Il faut bien voir que, très souvent, l’existence d’un danger grave et imminent est prouvée par la présence même de documents écrits provenant de toutes les sources dont celles émanant de l’activité des représentants du personnel.
Dans une orientation similaire à celui de l’accord critiqué précité, nous pouvons aussi remarquer l’accord PMU du 11 avril 2018, qui stipule que « le RP peut remonter par tout moyen aux membres du CSE toute suggestion ou réclamation dans son champ d’intervention préalablement abordée auprès des représentants de l’employeur et en concertation avec lui ». « Le RP peut transmettre par tout moyen aux membres du CSE toute information en matière de risque lié à la santé, sécurité, de discrimination et de harcèlement moral et sexuel ».
Pour conclure ce panorama qui vise à alerter sur le risque de faire du RP un ersatz (imitation médiocre suivant la définition du Larousse) de représentation du personnel, il faut aussi relever l’accord de Renault du 17 juillet 2018 qui indique que « la rédaction du relevé des échanges (entre RP et direction) est effectué par les représentants de la direction remontant toute problématique particulière qui n’a pas trouvé de solution locale malgré les échanges intervenus ».
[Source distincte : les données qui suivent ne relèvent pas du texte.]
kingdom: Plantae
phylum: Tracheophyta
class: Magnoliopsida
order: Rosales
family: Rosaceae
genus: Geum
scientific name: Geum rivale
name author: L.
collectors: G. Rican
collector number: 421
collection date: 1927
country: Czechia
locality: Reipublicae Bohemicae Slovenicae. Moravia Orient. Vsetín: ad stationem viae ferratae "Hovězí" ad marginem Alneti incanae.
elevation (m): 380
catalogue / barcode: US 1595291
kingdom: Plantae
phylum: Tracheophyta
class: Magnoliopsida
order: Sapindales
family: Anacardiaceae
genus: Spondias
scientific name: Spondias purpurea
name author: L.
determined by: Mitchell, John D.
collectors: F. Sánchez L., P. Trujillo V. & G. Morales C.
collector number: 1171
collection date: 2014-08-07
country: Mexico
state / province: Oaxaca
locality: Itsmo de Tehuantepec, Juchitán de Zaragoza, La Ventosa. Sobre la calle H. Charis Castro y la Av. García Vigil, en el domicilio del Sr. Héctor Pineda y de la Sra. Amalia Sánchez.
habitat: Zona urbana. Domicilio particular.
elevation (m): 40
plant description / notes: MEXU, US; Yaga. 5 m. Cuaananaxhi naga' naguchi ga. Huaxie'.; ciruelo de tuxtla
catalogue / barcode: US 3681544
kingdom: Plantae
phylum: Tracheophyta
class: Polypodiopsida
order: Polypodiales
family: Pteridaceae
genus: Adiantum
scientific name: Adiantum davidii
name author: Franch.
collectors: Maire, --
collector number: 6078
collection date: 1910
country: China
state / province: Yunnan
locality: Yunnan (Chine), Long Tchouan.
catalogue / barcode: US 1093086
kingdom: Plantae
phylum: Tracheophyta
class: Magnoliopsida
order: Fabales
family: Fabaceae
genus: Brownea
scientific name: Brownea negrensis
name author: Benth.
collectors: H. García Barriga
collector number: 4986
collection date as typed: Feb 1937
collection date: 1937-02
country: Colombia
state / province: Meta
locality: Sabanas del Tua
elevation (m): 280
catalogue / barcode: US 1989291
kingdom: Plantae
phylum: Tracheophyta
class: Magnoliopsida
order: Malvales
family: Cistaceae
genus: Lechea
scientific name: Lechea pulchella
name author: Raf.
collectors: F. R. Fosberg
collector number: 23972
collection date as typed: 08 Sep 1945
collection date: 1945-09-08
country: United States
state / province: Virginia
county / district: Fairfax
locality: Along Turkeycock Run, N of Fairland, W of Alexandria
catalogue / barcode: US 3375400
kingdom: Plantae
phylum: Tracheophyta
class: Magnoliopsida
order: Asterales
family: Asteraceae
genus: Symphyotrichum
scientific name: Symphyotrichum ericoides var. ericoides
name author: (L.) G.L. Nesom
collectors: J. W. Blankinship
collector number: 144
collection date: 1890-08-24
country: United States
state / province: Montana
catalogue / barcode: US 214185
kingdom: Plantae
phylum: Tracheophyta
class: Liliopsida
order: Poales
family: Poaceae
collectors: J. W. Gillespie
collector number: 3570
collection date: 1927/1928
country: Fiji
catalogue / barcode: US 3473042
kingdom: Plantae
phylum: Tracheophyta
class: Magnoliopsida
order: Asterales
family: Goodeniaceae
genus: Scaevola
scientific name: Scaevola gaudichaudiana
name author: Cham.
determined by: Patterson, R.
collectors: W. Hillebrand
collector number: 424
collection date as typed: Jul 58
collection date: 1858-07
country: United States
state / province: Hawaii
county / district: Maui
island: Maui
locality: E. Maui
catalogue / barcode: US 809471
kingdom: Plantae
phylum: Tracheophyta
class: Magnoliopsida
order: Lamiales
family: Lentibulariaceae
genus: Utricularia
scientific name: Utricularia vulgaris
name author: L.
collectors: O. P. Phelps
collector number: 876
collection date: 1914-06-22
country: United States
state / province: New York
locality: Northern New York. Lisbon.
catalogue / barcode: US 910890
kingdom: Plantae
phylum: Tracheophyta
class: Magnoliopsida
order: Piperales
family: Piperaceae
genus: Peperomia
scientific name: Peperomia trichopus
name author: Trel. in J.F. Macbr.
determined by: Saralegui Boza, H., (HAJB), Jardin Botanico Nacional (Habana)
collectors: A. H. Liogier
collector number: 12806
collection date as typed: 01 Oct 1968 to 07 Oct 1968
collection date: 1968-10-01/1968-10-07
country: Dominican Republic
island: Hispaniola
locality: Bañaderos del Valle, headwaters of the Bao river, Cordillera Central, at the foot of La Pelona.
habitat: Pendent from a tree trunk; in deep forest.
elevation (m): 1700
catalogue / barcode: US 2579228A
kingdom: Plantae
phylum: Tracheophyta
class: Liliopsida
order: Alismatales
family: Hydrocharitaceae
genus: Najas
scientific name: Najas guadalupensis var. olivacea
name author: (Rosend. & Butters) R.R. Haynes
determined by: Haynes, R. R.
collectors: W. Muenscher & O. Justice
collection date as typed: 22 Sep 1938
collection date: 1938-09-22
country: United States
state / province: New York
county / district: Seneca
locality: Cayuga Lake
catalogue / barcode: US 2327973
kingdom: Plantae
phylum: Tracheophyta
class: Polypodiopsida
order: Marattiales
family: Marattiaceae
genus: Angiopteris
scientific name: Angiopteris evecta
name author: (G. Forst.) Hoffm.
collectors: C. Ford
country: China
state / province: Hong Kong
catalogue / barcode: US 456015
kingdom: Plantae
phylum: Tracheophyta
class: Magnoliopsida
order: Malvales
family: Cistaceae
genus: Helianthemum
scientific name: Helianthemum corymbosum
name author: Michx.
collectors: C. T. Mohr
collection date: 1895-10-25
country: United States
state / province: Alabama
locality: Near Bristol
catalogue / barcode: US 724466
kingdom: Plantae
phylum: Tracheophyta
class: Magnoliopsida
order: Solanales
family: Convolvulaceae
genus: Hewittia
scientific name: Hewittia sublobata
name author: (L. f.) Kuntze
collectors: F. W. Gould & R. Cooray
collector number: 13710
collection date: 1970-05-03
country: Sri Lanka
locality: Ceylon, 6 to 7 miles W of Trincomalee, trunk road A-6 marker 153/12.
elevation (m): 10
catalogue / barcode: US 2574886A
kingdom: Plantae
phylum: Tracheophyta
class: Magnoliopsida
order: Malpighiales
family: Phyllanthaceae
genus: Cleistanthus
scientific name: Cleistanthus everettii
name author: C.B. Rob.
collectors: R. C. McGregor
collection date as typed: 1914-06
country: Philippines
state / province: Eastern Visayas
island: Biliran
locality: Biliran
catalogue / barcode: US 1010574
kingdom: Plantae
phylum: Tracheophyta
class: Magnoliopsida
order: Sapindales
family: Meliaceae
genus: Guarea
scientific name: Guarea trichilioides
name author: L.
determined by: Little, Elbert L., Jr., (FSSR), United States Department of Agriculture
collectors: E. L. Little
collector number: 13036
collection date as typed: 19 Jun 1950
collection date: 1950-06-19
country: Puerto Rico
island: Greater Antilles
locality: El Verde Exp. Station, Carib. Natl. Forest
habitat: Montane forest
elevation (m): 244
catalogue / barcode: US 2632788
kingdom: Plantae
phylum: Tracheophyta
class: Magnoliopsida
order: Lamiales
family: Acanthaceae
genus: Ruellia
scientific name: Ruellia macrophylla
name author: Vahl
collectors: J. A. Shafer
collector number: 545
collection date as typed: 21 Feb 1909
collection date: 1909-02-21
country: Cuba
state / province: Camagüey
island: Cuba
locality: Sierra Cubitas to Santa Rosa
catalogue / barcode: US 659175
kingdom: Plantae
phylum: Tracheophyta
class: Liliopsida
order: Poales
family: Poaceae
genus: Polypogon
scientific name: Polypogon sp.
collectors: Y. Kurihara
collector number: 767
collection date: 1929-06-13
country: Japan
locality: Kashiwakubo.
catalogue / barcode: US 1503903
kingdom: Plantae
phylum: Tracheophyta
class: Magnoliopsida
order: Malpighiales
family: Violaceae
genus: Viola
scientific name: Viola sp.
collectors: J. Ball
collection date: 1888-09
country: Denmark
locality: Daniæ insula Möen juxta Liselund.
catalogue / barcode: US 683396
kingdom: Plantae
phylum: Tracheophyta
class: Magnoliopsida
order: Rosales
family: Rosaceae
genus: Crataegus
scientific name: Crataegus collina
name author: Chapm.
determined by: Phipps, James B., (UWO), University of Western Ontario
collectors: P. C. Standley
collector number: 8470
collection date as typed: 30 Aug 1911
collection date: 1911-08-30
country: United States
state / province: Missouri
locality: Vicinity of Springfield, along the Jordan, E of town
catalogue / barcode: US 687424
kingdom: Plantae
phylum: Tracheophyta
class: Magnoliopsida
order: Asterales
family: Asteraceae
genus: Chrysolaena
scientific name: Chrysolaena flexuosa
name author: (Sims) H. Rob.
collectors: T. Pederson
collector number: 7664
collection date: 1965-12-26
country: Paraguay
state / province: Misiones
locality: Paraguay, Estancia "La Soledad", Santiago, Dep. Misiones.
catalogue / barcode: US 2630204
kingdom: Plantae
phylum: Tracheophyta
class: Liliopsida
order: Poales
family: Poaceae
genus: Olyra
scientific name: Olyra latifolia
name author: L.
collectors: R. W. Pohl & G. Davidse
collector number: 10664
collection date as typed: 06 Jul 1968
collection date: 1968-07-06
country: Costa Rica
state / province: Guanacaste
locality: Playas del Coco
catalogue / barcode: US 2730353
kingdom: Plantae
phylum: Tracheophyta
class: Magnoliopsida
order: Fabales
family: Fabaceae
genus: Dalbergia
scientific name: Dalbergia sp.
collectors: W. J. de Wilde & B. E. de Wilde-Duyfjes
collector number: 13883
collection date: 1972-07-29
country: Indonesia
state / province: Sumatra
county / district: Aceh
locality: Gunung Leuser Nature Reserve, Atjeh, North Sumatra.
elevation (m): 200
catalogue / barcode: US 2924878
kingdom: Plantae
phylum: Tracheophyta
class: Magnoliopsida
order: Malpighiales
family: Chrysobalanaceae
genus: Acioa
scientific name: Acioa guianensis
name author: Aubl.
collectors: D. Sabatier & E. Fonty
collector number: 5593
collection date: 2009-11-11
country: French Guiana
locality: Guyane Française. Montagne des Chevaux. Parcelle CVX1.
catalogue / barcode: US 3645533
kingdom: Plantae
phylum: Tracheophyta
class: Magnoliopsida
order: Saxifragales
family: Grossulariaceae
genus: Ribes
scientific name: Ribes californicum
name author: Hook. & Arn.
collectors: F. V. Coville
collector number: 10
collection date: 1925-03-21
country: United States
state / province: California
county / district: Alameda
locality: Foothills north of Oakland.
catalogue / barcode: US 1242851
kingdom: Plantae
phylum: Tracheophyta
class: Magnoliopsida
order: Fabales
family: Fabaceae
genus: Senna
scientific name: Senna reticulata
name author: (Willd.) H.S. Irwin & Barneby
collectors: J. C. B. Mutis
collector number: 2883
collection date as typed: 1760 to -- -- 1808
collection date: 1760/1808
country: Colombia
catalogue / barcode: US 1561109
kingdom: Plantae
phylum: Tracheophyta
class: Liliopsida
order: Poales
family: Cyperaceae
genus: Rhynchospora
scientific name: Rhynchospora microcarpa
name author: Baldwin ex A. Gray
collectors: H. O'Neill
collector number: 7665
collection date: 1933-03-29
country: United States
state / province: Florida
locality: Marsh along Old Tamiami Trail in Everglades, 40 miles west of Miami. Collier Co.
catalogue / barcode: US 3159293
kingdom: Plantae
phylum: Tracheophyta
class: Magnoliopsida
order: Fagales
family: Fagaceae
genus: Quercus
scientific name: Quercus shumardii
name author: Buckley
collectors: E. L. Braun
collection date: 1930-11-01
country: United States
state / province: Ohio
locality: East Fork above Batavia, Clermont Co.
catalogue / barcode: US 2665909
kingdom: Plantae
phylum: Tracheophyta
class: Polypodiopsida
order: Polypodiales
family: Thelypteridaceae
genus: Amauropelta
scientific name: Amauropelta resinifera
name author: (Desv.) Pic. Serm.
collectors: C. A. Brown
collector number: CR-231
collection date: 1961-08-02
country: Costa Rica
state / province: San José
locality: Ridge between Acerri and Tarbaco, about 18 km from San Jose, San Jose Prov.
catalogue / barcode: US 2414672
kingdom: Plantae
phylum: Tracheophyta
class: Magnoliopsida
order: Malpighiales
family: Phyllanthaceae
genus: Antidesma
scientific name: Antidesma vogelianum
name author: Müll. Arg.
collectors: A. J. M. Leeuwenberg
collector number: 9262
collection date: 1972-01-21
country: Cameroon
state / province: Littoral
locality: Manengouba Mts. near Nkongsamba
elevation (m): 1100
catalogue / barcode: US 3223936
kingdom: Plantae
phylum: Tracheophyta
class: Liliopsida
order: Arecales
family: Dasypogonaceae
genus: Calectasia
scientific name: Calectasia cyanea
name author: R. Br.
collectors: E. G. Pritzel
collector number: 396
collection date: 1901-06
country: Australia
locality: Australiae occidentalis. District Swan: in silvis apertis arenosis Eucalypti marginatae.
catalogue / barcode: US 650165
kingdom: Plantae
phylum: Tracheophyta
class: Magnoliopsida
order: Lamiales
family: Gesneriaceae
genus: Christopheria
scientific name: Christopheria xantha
Le souhait de ne pas faire des RP un « rapporteur » mais uniquement un « transmetteur » est dommageable pour les salariés qui auront ainsi du mal à faire confiance à ces « représentants » dont l’action n’est pas « tracée ».
Il importe donc de comprendre qu’un accord de vaut que pour l’usage qu’en font ses destinataires, c’est-à-dire combien la création des RP implique non seulement une réflexion poussée en amont de la conclusion d’un accord mais aussi, en aval, un renouvellement notable des pratiques de dialogue social.